Whatever group was behind the ambush it appears to have been expecting an attack on its hideout and was well prepared, say experts. It had set up observation points and deployed scouts, giving plenty of warning of the approaching police forces and time to launch a surprise attack.

“Perhaps there was an erroneous assessment on this score,” says Okasha. “Army intervention is called for under such circumstances.”

Fouad Allam, a former head of the National Security apparatus, says lessons must be learned from Friday’s ambush, foremost of which is that the topography of desert areas must be fully studied before any security operation begins.

“An aerial survey of the area should have been undertaken to determine the terrorists’ location and number as well as the nature and extent of their weapons.”

Allam calls for a new police department to be established and trained by the army’s Special Forces to undertake quasi-military operations. They need to be provided with weapons that are superior to those of the terrorists and the conscripts must be highly qualified, he says.

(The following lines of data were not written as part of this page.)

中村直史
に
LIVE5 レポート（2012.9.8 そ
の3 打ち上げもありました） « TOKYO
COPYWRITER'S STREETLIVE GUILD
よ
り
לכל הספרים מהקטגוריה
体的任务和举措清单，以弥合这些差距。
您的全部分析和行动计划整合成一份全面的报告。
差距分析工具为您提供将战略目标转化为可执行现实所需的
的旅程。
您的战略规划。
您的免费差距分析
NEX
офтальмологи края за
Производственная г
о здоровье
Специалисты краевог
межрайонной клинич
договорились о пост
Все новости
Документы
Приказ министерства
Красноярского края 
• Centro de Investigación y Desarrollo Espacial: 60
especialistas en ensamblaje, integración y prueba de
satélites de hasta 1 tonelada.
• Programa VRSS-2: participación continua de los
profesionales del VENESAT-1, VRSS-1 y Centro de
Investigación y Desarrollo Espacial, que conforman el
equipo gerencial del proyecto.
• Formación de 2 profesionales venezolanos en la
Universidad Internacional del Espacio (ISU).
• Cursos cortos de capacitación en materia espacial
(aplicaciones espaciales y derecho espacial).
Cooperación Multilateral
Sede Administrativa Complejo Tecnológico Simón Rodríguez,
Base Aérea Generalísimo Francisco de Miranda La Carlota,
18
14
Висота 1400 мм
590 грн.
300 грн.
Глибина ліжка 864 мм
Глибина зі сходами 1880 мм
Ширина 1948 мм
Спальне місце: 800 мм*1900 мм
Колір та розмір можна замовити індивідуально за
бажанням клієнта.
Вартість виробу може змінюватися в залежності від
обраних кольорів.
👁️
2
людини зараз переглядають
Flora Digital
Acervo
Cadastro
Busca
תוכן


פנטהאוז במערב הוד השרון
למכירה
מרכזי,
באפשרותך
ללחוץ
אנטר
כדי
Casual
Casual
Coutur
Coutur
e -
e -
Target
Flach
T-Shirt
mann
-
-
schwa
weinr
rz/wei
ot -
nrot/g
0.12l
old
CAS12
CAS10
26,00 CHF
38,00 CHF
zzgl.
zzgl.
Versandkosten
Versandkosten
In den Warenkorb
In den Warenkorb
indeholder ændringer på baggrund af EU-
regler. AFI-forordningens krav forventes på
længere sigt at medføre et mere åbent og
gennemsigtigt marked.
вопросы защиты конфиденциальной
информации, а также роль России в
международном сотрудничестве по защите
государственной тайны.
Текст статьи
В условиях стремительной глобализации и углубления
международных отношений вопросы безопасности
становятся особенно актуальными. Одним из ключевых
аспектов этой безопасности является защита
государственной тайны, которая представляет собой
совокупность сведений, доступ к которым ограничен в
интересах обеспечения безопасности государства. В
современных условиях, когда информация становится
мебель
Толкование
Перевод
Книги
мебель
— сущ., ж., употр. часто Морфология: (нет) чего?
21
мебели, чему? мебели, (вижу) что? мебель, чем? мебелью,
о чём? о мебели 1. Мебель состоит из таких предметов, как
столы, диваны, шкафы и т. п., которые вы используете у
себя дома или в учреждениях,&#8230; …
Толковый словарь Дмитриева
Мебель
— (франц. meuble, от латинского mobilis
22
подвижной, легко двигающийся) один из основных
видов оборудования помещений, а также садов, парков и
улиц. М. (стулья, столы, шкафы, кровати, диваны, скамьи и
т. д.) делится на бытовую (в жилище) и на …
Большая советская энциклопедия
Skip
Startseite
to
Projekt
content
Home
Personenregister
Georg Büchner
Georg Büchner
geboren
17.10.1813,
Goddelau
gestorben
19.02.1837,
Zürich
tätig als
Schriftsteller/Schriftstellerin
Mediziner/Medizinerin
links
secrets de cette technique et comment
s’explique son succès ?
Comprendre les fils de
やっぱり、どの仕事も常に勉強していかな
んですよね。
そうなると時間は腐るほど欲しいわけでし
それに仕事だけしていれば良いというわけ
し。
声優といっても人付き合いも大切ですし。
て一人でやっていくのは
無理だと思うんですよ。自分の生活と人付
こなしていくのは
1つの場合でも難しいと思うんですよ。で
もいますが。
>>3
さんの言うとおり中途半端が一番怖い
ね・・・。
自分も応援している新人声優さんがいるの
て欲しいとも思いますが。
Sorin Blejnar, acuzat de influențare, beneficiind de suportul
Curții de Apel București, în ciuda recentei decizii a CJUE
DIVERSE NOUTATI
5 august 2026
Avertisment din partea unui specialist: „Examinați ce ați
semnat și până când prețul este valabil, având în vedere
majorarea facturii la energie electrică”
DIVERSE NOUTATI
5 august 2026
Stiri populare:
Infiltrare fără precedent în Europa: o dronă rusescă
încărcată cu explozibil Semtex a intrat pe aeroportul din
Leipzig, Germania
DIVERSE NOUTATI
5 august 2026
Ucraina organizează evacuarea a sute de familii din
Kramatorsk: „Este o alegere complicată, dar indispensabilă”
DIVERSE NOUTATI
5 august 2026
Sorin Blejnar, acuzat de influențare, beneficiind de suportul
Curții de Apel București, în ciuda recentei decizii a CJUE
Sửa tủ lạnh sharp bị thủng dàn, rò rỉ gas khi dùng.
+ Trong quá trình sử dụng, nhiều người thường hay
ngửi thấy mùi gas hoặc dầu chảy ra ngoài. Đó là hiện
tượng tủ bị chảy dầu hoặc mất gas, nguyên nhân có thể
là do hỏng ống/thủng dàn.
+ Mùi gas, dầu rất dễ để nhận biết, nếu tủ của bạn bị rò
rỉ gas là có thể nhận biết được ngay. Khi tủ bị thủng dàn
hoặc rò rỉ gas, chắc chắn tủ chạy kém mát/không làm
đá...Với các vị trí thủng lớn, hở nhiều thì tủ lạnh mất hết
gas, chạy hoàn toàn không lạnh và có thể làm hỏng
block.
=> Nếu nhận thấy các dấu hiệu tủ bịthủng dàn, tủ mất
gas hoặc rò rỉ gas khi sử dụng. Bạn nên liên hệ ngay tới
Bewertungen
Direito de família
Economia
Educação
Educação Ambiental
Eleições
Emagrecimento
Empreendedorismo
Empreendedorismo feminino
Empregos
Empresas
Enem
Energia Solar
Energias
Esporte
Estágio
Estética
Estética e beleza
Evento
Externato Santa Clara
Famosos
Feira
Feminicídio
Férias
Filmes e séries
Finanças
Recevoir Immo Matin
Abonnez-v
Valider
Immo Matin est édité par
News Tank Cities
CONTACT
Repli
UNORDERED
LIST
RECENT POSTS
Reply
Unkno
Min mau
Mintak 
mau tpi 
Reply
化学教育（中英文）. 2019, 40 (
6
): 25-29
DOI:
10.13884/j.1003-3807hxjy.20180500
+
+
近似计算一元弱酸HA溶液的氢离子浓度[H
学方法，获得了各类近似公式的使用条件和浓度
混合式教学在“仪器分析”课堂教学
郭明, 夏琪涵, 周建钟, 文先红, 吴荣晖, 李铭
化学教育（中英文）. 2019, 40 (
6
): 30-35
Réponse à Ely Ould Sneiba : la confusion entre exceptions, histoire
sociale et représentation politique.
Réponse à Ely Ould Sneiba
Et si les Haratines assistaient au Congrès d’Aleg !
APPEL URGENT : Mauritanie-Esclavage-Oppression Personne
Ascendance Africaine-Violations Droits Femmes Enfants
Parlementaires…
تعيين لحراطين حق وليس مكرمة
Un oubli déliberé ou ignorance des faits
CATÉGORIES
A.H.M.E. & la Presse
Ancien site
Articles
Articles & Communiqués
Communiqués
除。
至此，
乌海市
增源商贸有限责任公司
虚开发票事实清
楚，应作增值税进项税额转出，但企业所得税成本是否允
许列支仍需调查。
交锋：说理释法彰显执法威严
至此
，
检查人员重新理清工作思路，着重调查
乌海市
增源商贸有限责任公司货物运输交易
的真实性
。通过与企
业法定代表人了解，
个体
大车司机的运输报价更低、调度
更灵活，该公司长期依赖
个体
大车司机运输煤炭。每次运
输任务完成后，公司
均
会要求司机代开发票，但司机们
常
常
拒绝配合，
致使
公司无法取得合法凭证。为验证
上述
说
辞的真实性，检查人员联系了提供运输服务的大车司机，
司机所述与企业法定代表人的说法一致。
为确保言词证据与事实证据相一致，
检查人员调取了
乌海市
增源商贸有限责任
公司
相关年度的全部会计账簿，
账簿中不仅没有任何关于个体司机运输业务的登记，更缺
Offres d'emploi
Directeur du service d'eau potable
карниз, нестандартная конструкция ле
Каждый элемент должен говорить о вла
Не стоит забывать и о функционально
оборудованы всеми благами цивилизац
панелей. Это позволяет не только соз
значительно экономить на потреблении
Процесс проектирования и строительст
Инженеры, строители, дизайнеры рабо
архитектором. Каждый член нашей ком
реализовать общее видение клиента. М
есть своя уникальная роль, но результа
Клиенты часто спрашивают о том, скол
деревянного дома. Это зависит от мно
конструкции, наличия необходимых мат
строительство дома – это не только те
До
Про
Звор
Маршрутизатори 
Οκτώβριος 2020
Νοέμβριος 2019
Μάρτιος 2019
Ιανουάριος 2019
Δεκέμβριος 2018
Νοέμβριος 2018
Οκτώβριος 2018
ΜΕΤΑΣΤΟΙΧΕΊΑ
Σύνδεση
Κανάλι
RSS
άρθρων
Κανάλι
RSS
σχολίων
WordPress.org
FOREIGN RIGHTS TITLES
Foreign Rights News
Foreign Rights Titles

The tactics of terrorist groups are changing and the police must be equipped to out-manoeuvre them, says Okasha.

Most commentators believe the terrorists behind the ambush entered Egypt from Libya. Such infiltration occurs at two points: in the area that stretches south of the Salloum crossing to the latitude of Siwa Oasis, which is northwest of Bahareya Oasis, and in the area stretching from the southwestern corner of Gabal Al-Uweinat to a point parallel with Al-Wadi Al-Gadid.

The rugged, mountainous terrain in these two areas compounds the challenges facing the army as it attempts to secure the border, a task it must undertake with no help from the Libyan side where competition between Libyan tribes for control of the lucrative smuggling routes poses a growing threat to Egypt’s national security.

Egypt has steadily intensified efforts to secure the border. In an interview with France 24 on Monday, President Abdel-Fattah Al-Sisi said: “In the last two and a half years we have destroyed 1,200 vehicles loaded with arms, ammunition and fighters.”

On Monday the army announced it had foiled yet another attempt to smuggle arms and ammunition into Egypt from Libya, while on Tuesday the Interior Ministry said 12 suspected members of Hasm had been detained in Fayoum, 60km south of Cairo. Security forces confiscated a number of weapons and explosive devices during the raid.

Parliament approved a three-month extension to the emergency law on 12 October and will discuss new legislation that will allow compensation to be paid to the families of security personnel killed in the fight against terrorism.